Cathepsins are protease enzymes, categorized into multiple families. They can be serine protease, cysteine protease, or aspartyl protease. There were about 15 classes of cathepsins in humans. Cathepsin E is expressed on a broad range of immune cells, cathepsin K on skin fibroblasts, and cathepsin L only in the placenta.  Cathepsin A causes the inactivation of bioactive peptides such as bradykinin, substance P, oxytocin, angiotensin I and endothelin-I. Cathepsin A can inhibit autophagy. Cathepsin B promotes amyloid plaque, and various carcinomas. This enzyme is instrumental in both basal and EGF (epidermal growth factor)-stimulated lung cancer cell migration. Prorenin, the precursor of kidney-secreted hormone renin, can be activated by cathepsin B. 

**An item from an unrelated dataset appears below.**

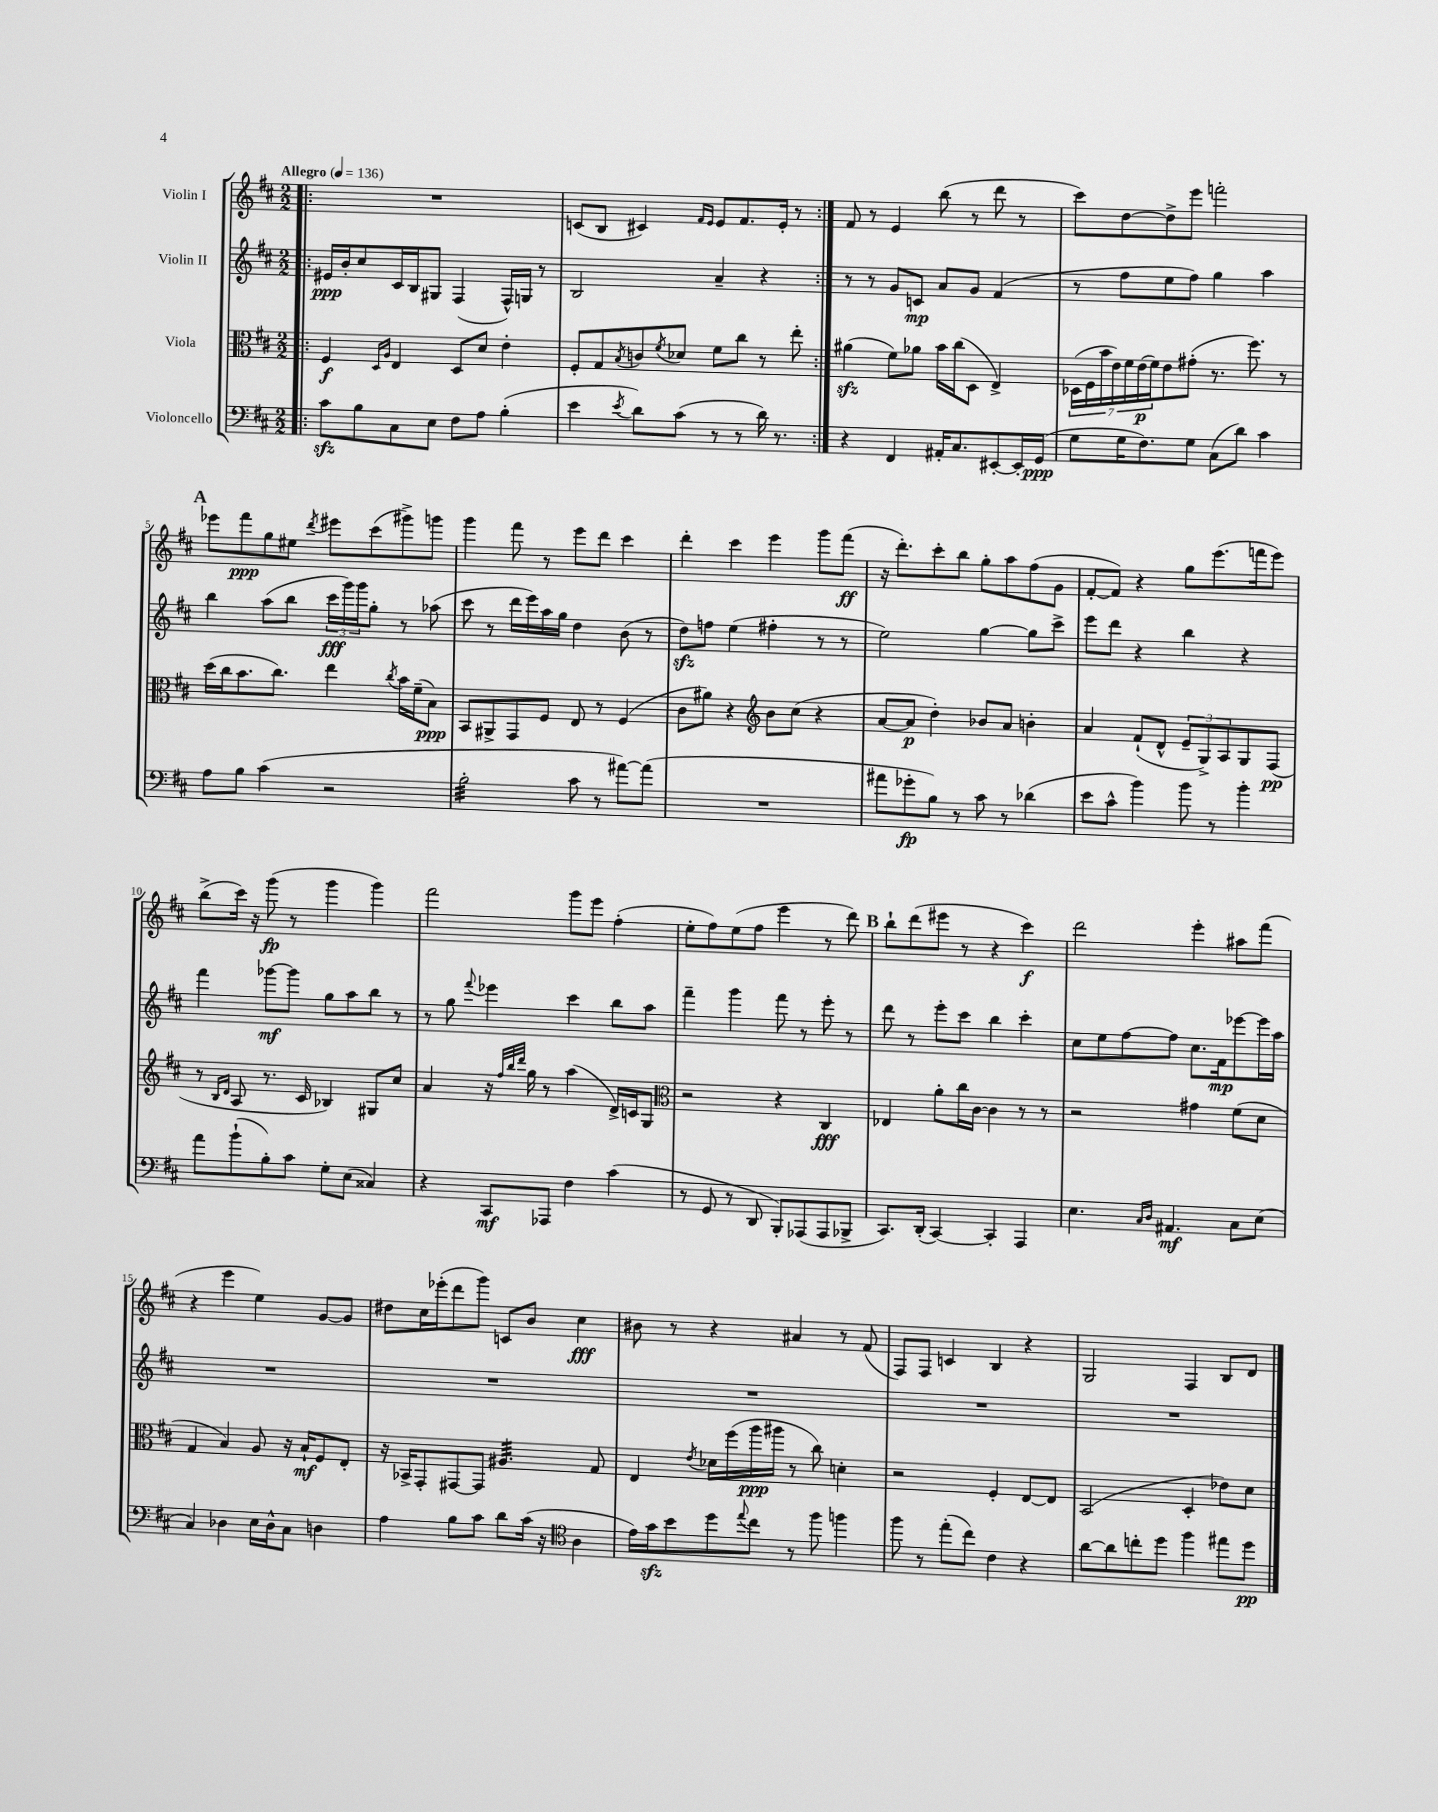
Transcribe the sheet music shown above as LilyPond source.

Cathepsin B from amoeba can cleave several human proteins including immunoglobulins (IgA, IgG, IgM), hemoglobin, collagen, fibronectin, and albumin. Cathepsin D cleaves fibronectin and laminin. Cathepsin D can express on desmosomes, the intercellular junctions, causing desquamation. Cathepsin E is frequently implicated in antigen processing via the MHC class II pathway. Cathepsin K is highly effective in degrading collagens. Cathepsin K also degrades gelatin, the latter being a hydrolysis product of collagen. Cathepsin L degrades fibronectin, insulin receptor, and insulin-like growth factor 1 receptor (IGF-1R). Cathepsin V (or L2), an elastase, is involved in cancer invasion and metastasis. Cathepsins degrade lowdensity lipoprotein (LDL-P) and attenuate cholesterol efflux from macrophages, leading to foam cell formation. The foam cells are responsible for atherosclerosis and coronary artery disease. Fibrosis and cancer, among other inflammatory diseases, are the resultant of perturbed ECM.


1.Patel S,et al. Biomed Pharmacother. 2018 Sep;105:526-532.